IMMUNOHISTOCHEMICAL ANALYSIS OF S6K1 AND S6K2 EXPRESSION IN HUMAN BREAST TUMORS
Liliya O. Savinska1, Valeriy V. Lyzogubov2, Vasyliy S. Usenko2, Galina V. Ovcharenko1, Olena N. Gorbenko1, Mykola V. Rodnin1, Mariya I. Vudmaska1, Petro V. Pogribniy3, Ramziya G. Kyyamova1, Ganna G. Panasyuk1,4, Ivan O. Nemazanyy1, Milan S. Malets5, Sergey S. Palchevskyy1, Ivan T. Gout1,6, Valeriy V. Filonenko1,*
1Institute of Molecular Biology and Genetics, NAS of Ukraine, Kyiv, Ukraine 2Morphological Laboratory "Biontec", Dniepropetrovsk, Ukraine 3R.E. Kavetsky Institute of Experimental Pathology, Oncology and Radiobiology, NAS of Ukraine, Kyiv, Ukraine 4National University "Kyiv-Mohylyanskaya Academy", Kyiv, Ukraine 5Kyiv Municipal Oncological Hospital, Kyiv, Ukraine 6University College London, Department of Biochemistry and Molecular Biology, London WC1E 6BT, United Kingdom
Abstract.

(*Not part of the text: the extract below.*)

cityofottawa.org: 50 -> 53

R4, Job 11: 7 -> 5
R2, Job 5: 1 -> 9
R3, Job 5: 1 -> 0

Aim: To express recombinant S6K2 in baculovirus expression system; to purify large quantities of recombinant S6K2 for biochemical studies; to generate and characterise specific MABs against recombinant S6K2; to study the patterns S6K1 and S6K2 expression and subcellular localization in normal, benign and malignant breast tissues. Methods: Recombinant baculovirus, expressing wild type S6K2 was generated using Bac-to-Bac system (Invitrogen); recombinant S6K was purified from infected Sf9 cells using affinity purification approach; monoclonal antibodies against recombinant S6K2 were generated; the specificity of generated MABs towards recombinant and endogenous S6K2 were examined by ELISA, Western blotting, immunoprecipitation and immuhohistochemical staining; imunnohistochemical detection of S6K1 and S6K2 in human breast tissues was performed using specific monoclonal antibodies towards S6K1 and S6K2. Results: Large amounts of enzymatically active S6K2 were purified using baculovirus expression system; highly purified preparations of S6K2 were used to generate and characterize anti-S6K2 MABs; elevated levels of S6K1 and S6K2 were found in breast tumors when compared to normal breast tissues; S6K2 is frequently localized in the nuclei of ademocarcinoma tissues, but rarely in fibroademona or "normal" breast tissues. Conclusion: Production of recombinant S6K2 in large amount and generation of specific monoclonal antibodies towards S6K2 has provided us with excellent tools to study the function and regulation of this important signalling molecule in normal and cancer cells. Immunnohistochemical analysis of S6K1 and S6K2 expression in normal and malignant breast clearly indicates that both kinases are overexpressed in breast tumors, when compared to "normal" tissues. The retention of S6K2 in the nuclei of malignant cells may be caused by disregulation of nucleocytoplasmic shuttling and could subsequently affect cell growth and proliferation.
Key Words:Ribosomal S6 kinases, monoclonal antibodies, signal transduction, disregulation, breast cancer.